The young magazine Spheresled by Lucas Bidault, Simon Rossi and César Marchal, seeks to change our view of underexplored environments through the stories of a few enthusiasts, and thus “understanding a facet of our society”. After issues dedicated to dancers, riders, or even tattooed people, this eighth issue takes us into the world of sailors.
Interviews, portraits, reports, the magazine offers a kaleidoscopic vision of the marine environment, accompanied by striking photos. By sweeping wide, Spheres leaves room for a multiplicity of points of view, making the navigators speak in the same way as those who live while waiting for their return, as illustrated by the file “Those who remain”.
We are made to live in particular the daily life of a mother whose husband, often absent, is chief of operations aboard a nuclear attack submarine (SNA).
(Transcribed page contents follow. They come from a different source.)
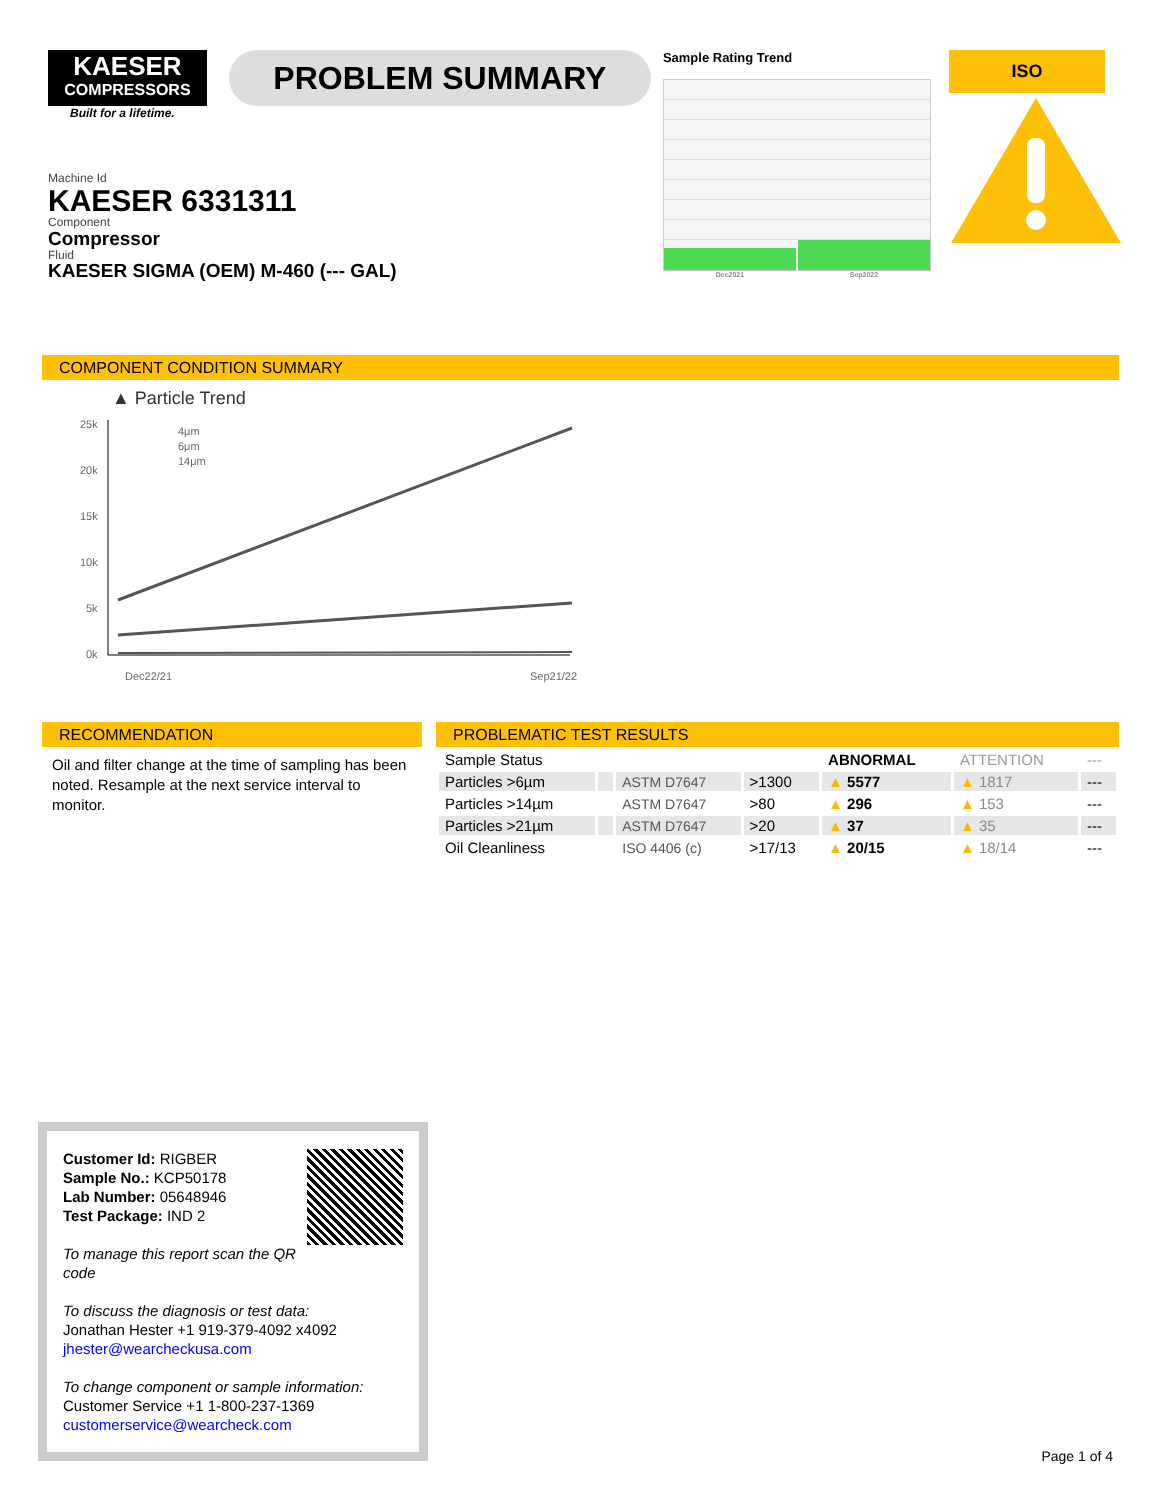KAESER
COMPRESSORS
Built for a lifetime.
PROBLEM SUMMARY
Sample Rating Trend
Dec2021 Sep2022
ISO
Machine Id
KAESER 6331311
Component
Compressor
Fluid
KAESER SIGMA (OEM) M-460 (--- GAL)
COMPONENT CONDITION SUMMARY
▲ Particle Trend
25k
20k
15k
10k
5k
0k
4μm
6μm
14μm
Dec22/21
Sep21/22
RECOMMENDATION
Oil and filter change at the time of sampling has been noted. Resample at the next service interval to monitor.
PROBLEMATIC TEST RESULTS
| Sample Status | | | | ABNORMAL | ATTENTION | --- |
| Particles >6µm | | ASTM D7647 | >1300 | ▲ 5577 | ▲ 1817 | --- |
| Particles >14µm | | ASTM D7647 | >80 | ▲ 296 | ▲ 153 | --- |
| Particles >21µm | | ASTM D7647 | >20 | ▲ 37 | ▲ 35 | --- |
| Oil Cleanliness | | ISO 4406 (c) | >17/13 | ▲ 20/15 | ▲ 18/14 | --- |
Customer Id: RIGBER
Sample No.: KCP50178
Lab Number: 05648946
Test Package: IND 2
To manage this report scan the QR code
To discuss the diagnosis or test data:
Jonathan Hester +1 919-379-4092 x4092
jhester@wearcheckusa.com
To change component or sample information:
Customer Service +1 1-800-237-1369
customerservice@wearcheck.com
Page 1 of 4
As for the report “From side to side”it reflects the broad spectrum of sailing enthusiasts, successively making us meet the sailors of the sailing club of Choisy-le-Roi (Val-de-Marne) and the members of the sumptuous Yacht-club de France.
Give the desire to take off
Among the highlights of this opus, the joint interview between Thomas Pesquet and François Gabart, entitled “Sea, Space and Fun”, allows you to better understand the personality of the two browsers. The discussion between these two friends who admire each other is an opportunity to highlight the common points and the differences between the profession of the man who spent nearly four hundred days aboard the International Space Station. (ISS) and the one who holds the record for sailing around the world in forty-two days.
The astronaut and the navigator meet to evoke this space which they have in common, that “which is not made for us”, in the words of Thomas Pesquet. Whether it’s the vacuum of space or the storms of the ocean, the two men find themselves locked in a cabin from which they must manage an environment that is hostile to them and that demands of them a ” adaptability “a requirement that exalts them.
Reverie in front of a mysterious space, the need for a horizon, the joy of sharing one’s adventures are some of the themes that bring the two navigators together, and which they approach with rationality as much as with humor.
The 144 pages and almost twenty short stories that make up this mosaic of navigators also offer us an escape from the hustle and bustle of the present through a trip aboard the Brioca replica of a light boat (a curragh) dating from the Xe century, in the company of the historical reconstruction association Gward an aod (coast guard), but also a literary journey, thanks to a selection of texts evoking loneliness at sea. to take off.